If the employee unlawfully fails to fulfill his/her duty to be available or duty to work, notice can be given against him/her, depending on the circumstances, with immediate effect.

As a precautionary measure or in the latent period, if work can be done from home, the employer may permit or require the employee to work from home. The employer has to provide the necessary conditions at his own expense. Work at home is paid to the employee according to his/her employment contract.

If the employee is unable to work from home but does not wish to enter the workplace and there are no grounds for exemption as described above, he or she may be absent upon the agreement with the employer. In this case, the employee will be remunerated for the duration of his/her absence as agreed with the employer.

The employer has the right to unilaterally instruct his employees to stay at home, even if home office cannot be implemented. This is most often the case when the employer requires quarantine on its own policy. For the duration of the quarantine period the employer can order the employee to take the annual paid leave but in this context the employer has to give regular notice of 15 days in advance. If there is no possibility of taking leave, the employer is obliged to treat this period as working time, for which the employee is paid the basic salary.

If the employer is unable to employ the employee because the workplace or the geographical area in which the employer operates has been closed as a result of epidemiological authority measures, the employer can order homework and has to pay the employee accordingly or the employer treats the situation as downtime in which case the epidemiological lock-up can be regarded as a case of vis major whereby the employer is exempt from payment of the time off.

On the other hand, pay for downtime is due to the fact that the employer is unable to provide work for the employee because the factories have been shut down in the area and shortage of raw materials has occurred.

 3.  Sick employee

 If the employee becomes ill, then the first 15 days of the illness in the year has to be treated as sick leave, at which the employee will be paid 70% of the absence allowance. Thereafter, if the illness persists, the employee will be disqualified and may be entitled to sick-pay.

The above mentioned rules are the general rules that employers are familiar with from their everyday life. With regard to the coronavirus, it needs to be pointed out that, under the social security rules, a worker who is banned from his employment and occupation for public health reasons, or if an employee is officially segregated for public health reasons and he/she may not be temporarily employed in any other workplace (job) is considered as disabled to work.
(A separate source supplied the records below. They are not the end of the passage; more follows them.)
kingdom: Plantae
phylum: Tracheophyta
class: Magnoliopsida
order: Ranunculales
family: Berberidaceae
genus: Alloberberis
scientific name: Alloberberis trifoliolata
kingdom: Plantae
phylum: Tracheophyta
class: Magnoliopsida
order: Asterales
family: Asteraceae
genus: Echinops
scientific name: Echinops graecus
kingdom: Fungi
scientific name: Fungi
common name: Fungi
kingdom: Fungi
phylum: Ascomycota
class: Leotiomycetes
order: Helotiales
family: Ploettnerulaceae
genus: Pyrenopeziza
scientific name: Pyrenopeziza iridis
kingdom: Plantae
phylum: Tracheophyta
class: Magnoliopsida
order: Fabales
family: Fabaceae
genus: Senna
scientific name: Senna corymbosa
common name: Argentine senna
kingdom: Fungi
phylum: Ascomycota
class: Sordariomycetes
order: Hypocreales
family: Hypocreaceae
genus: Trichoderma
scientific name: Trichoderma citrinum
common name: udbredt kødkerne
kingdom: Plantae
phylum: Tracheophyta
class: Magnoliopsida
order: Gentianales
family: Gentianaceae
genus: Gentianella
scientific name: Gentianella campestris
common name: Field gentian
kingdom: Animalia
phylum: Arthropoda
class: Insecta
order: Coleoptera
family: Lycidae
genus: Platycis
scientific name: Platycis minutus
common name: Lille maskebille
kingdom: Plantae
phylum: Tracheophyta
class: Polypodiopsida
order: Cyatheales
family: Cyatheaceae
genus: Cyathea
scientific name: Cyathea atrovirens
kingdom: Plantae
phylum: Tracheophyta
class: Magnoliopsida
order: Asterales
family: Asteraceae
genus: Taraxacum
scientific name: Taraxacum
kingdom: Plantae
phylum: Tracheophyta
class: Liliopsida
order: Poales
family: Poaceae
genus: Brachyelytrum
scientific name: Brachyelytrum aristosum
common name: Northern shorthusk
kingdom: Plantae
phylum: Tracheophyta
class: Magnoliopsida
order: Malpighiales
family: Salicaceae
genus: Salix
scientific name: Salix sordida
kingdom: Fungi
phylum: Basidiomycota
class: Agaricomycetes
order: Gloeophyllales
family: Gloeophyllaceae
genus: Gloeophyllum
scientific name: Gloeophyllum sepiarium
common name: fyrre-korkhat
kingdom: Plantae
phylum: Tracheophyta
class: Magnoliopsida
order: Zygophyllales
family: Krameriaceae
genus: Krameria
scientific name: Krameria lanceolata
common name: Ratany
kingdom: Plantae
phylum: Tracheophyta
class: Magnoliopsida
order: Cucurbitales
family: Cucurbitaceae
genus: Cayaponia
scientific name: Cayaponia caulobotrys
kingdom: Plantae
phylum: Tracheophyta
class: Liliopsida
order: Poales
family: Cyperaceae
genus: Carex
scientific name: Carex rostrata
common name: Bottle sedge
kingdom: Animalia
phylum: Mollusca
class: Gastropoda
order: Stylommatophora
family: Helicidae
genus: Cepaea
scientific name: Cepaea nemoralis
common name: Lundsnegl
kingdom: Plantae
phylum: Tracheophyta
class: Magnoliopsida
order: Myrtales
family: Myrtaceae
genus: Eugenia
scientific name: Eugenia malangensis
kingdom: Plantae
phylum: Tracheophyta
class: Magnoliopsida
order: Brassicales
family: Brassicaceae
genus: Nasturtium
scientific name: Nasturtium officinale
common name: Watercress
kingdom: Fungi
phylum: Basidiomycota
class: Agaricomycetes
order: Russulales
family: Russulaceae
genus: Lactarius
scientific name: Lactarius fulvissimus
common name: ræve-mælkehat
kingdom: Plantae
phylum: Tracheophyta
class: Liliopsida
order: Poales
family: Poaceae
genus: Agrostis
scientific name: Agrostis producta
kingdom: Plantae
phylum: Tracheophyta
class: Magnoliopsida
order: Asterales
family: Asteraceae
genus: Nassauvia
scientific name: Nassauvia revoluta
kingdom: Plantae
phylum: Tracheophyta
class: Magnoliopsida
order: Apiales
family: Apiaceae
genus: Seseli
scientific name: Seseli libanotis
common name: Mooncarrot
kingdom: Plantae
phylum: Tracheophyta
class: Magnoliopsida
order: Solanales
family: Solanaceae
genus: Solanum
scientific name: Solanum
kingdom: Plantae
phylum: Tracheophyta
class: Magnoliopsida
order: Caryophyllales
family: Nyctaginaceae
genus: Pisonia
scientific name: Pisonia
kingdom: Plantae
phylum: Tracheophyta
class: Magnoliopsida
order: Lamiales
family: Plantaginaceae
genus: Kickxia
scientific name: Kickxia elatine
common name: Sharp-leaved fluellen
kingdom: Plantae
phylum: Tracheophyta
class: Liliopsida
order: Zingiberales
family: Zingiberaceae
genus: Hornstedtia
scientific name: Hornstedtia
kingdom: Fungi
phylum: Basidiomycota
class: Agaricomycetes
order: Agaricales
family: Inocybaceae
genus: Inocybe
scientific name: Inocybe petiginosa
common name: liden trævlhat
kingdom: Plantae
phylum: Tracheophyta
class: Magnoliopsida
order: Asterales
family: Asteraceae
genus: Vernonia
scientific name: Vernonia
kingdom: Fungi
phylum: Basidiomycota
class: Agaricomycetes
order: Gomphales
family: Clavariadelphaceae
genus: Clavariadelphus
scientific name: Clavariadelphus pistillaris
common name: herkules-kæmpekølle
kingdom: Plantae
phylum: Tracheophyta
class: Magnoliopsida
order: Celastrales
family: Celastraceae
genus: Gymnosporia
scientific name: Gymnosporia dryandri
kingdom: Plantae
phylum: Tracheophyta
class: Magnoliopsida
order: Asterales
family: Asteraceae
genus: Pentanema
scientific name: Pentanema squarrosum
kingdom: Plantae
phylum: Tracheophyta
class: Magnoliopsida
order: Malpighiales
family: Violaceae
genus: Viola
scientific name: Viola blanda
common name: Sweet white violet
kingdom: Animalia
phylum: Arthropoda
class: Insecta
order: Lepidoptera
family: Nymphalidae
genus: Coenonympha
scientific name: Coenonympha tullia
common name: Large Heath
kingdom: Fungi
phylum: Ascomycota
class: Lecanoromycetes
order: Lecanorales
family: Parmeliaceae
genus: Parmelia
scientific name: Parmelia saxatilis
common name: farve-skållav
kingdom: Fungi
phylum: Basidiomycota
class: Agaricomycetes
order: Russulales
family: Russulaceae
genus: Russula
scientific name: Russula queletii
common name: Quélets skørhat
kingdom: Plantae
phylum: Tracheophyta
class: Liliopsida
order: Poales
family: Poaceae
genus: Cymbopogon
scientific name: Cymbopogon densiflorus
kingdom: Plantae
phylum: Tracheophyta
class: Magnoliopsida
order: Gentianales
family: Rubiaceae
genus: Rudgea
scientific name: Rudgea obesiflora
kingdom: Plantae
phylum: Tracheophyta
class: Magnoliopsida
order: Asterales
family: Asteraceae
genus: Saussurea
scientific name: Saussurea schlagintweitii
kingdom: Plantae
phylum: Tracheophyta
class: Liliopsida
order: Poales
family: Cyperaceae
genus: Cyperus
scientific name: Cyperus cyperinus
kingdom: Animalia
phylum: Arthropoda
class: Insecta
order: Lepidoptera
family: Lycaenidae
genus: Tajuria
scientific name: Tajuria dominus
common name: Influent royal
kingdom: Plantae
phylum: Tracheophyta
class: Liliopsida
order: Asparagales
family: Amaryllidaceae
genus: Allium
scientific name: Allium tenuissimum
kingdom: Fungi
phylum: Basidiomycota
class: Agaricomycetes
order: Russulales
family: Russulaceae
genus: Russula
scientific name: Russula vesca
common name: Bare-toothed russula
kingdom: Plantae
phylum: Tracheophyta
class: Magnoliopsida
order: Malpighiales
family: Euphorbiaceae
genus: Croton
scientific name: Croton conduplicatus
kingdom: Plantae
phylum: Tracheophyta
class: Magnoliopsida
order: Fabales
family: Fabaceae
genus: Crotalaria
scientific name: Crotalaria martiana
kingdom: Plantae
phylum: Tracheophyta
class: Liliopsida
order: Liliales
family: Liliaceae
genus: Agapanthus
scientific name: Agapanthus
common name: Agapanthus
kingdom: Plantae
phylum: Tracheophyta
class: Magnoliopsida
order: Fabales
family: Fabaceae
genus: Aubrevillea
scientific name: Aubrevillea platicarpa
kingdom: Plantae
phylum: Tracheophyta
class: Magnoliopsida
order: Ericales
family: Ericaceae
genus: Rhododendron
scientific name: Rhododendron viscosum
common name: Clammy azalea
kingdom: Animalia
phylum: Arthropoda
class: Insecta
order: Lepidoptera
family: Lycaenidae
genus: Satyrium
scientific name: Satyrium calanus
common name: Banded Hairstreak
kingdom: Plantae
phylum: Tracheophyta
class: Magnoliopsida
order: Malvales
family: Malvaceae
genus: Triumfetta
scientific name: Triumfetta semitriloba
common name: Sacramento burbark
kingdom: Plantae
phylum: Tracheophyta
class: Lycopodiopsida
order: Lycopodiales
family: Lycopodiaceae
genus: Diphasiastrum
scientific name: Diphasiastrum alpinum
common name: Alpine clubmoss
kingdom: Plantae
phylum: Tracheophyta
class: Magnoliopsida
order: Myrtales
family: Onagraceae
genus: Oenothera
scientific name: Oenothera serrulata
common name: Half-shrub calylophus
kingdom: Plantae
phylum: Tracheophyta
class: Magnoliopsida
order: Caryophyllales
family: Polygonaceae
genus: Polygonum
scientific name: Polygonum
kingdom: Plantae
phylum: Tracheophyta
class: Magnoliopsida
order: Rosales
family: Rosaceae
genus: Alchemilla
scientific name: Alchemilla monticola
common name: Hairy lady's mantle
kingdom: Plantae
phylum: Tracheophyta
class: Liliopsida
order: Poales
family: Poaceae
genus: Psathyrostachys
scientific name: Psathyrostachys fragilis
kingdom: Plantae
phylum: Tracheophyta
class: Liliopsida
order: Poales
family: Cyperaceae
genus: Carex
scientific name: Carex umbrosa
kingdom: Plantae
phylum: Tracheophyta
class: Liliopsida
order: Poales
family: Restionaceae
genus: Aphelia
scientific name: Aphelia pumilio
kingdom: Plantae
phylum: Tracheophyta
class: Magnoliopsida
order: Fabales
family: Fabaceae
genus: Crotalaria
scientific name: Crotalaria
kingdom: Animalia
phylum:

This means that if an employee is hospitalized or has to stay at home in quarantine due to governmental action, or as a result of restrictions he/she is unable to access workplace and can’t work elsewhere either, than he/she will be considered disabled to work during this time and can be entitled to sick-pay.

In this case, the employee may be entitled to sick-pay from the first day of absence, ie sick leave does not apply.

4.  Prolonged epidemiological situation

If the epidemiological situation and the dropping out of workforce are long-term, the employer has the following options:

- Modification of the employment contract based on the agreement with the employee (e.g. basic 

  salary, reduction of working time);

- Unpaid leave;

- Termination for reasons connected with the operation of the employer. In this case, severance pay has also be considered if the duration of the employment relationship this justify.

  • Collective redundancies: If the reason for the termination is on operational grounds of the employer and the redundancies concern a larger number of employees (even for 10 persons), the rules on collective redundancies must also be observed. In the case of collective redundancies the number of the terminated employment relationships has to be determined mutual agreements included.

 Main responsibilities:

 Consultation with the works committee;

 Notification to the public employment service;

 Informing employees 30 days prior to the termination of employment.